With me he was outwardly cordial and inwardly aloof.

The truth is, no one ever knew Dunlevy well. So far as I am aware he had not a single intimate friend. He walked alone. I used to see him on winter afternoons going up Brattle Street, carrying his head back, his eyes looking upward as though he were studying the leafless branches of the trees. He made me think of what Abbé Barthelemy wrote of himself: “I go on solitary promenades, and when night comes I say to myself, ‘There is another day gone by.’” I verily believe that Dunlevy was so alone during those days at Harvard that for two months at a time no one entered his room.

At lectures and at meals it was as if he were not really thinking of what was actually taking place in his presence. I do not mean that his appearance was that of a listless dreamer. Nor do I mean that he tried to carry a pose of abstraction. It was simply that he had the nervous, conscious look of an habitual recluse. He might well have said with Rousseau, “Being a recluse, I am more sensitive than other men.” He held himself aloof, not wilfully, but because he seemed to have a constitutional inability to adapt himself to others. This reserve was by many mistaken for rudeness.

It was noticeable that he rarely entered into general conversation and that for the most part he kept strict counsel with himself. Yet whenever I felt certain that Dunlevy was utterly inattentive, he had a way of stroking his delicately featured face and then of saying a few carefully chosen words which were sufficient to prove that he took an occasional reckoning of the depth of the persons with whom necessity forced him to have intercourse. Dunlevy had much of the feminine in the make-up of his character, though he was in no sense effeminate.

Usually he ate his meals in silence, surrounded by the students and instructors who throng Memorial Hall. One could see that he hated the puerile discussion and long-winded disputations of Sophomores and Juniors. He had heard them before. Some of the fellows thought him hopelessly conceited, queer, and that he deemed himself “above the common flight of vulgar souls.” Others were convinced that the man was morbidly sensitive, diffident, shy, afraid of the light. A few of us knew him to be a sort of semi-sane genius, prematurely old; a disappointed being who wreaked vengeance upon himself by trying to keep others from knowing the cause of his troubles, if troubles there were. In fine, none of us knew anything definitely or specifically about him.

Of course this last statement is not strictly accurate as regards my own slight intimacy with him at the University of Virginia, taken in connection with the hearsay tattle about him there. I went over in my mind the gossip of his love affair, the particulars of which I had not the malignant disposition to relate to other students. Yet I could not refrain from asking, were these two periods in his life forever separated by a sort of moral illness which he could not cure? Else what had happened so suddenly to put an end to the levities of his early life? But it is not my purpose to tell the story of the lover in Dunlevy.

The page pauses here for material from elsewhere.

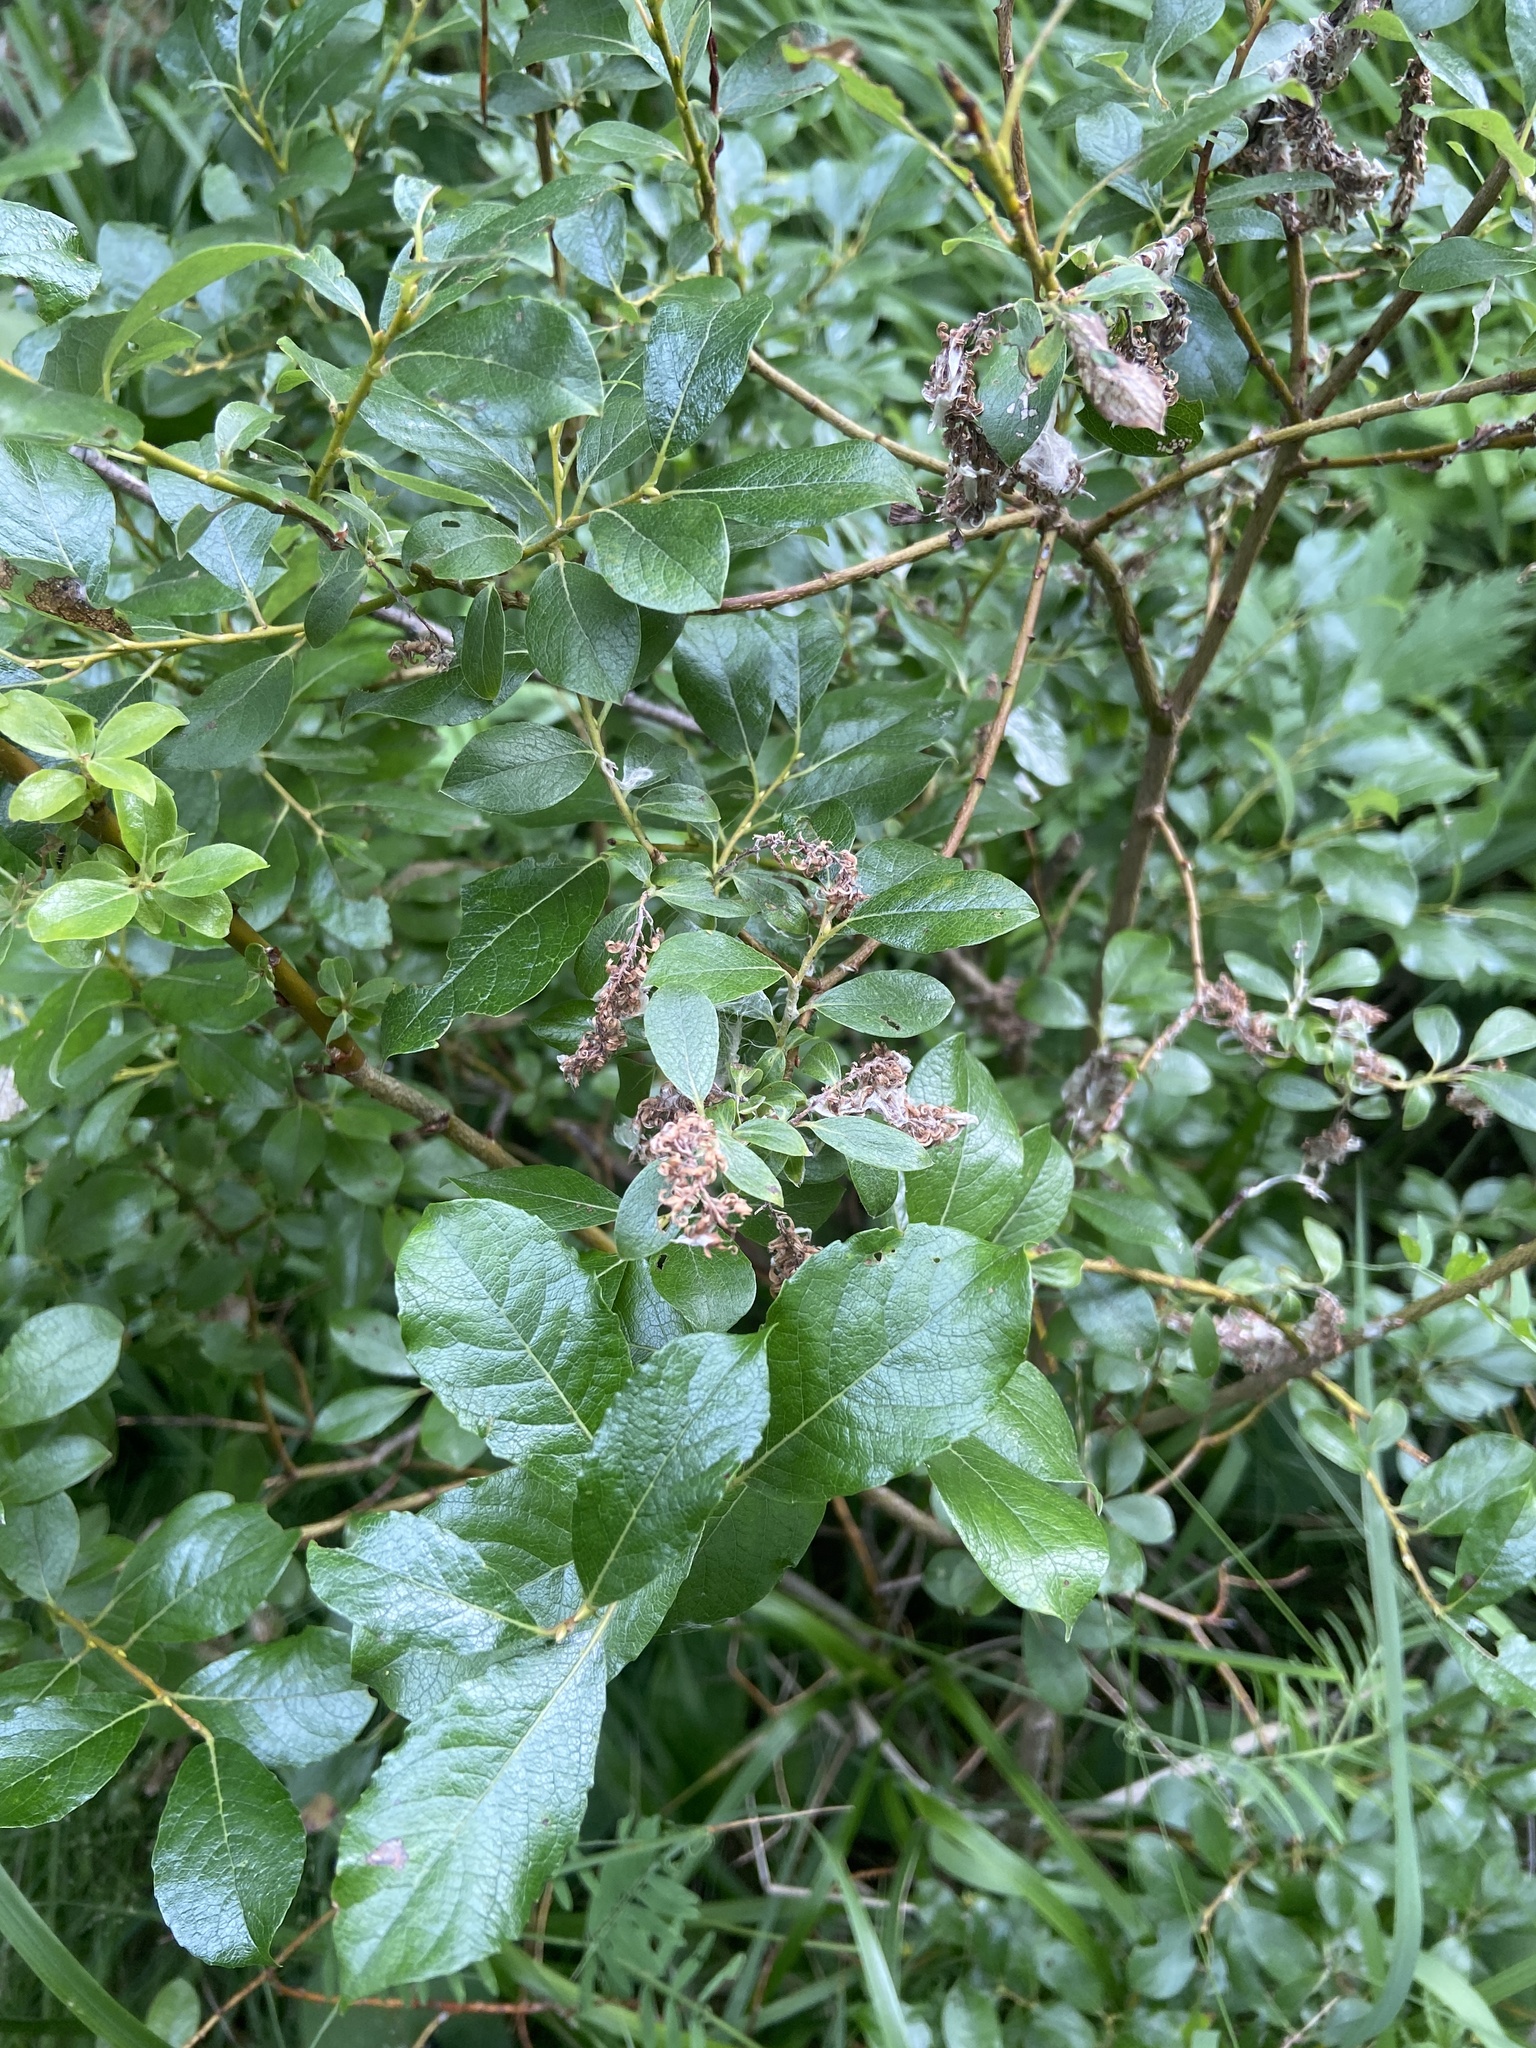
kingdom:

Let it not be supposed that because Dunlevy came from the South in those days that he was in needy circumstances. Such was far from the case. His rooms were in what was then the most expensive of dormitories. This was one of the strange things about him, like his dining at such a crowded place as Memorial Hall. One would have supposed that he would have sought a secluded peaceful spot. He preferred, as it were, to live in the midst of social life, and yet take no part in it. In like manner, he had very little intercourse with the Boston world, and, so far as I know, he made but few excursions into that City of Inconsistencies. The fashionable cafés and hotel lobbies were not rendezvous for Dunlevy. Nor those pseudo-Bohemian joints, where students imagined they “were seeing life” and the seamy side, these tinsel vacuums apparently had small attraction for him. And most peculiar of all, if by chance he were discovered in one of these places by somebody like myself who knew him, he would bow cordially, and soon afterwards pay his check and depart. Even to laugh or sneer at garish pretense, fashionable or unfashionable, had become a bore to this lonely mortal.

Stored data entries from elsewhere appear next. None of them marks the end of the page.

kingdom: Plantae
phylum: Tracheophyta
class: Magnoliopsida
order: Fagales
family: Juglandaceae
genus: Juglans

Apparently, he was one of those who like to observe without being observed. This trait must also have been an outgrowth of the man’s morbid sensitiveness. Balzac in a letter to Madame Hanska says: “It is only mis-appreciated souls and the poor who know how to observe, because everything wounds them, and observation is the result of suffering. Memory keeps a record only of what is painful.” This last view strikes me as being erroneous, but the first part of the great Frenchman’s comment is applicable to Dunlevy.

As to his wealth, he told me once that his father had owned extensive sugar plantations with four hundred working slaves in Louisiana, besides their farm lands in Albemarle County, Virginia; but that his father had lost all in the war of the Rebellion. I looked at him in wonderment.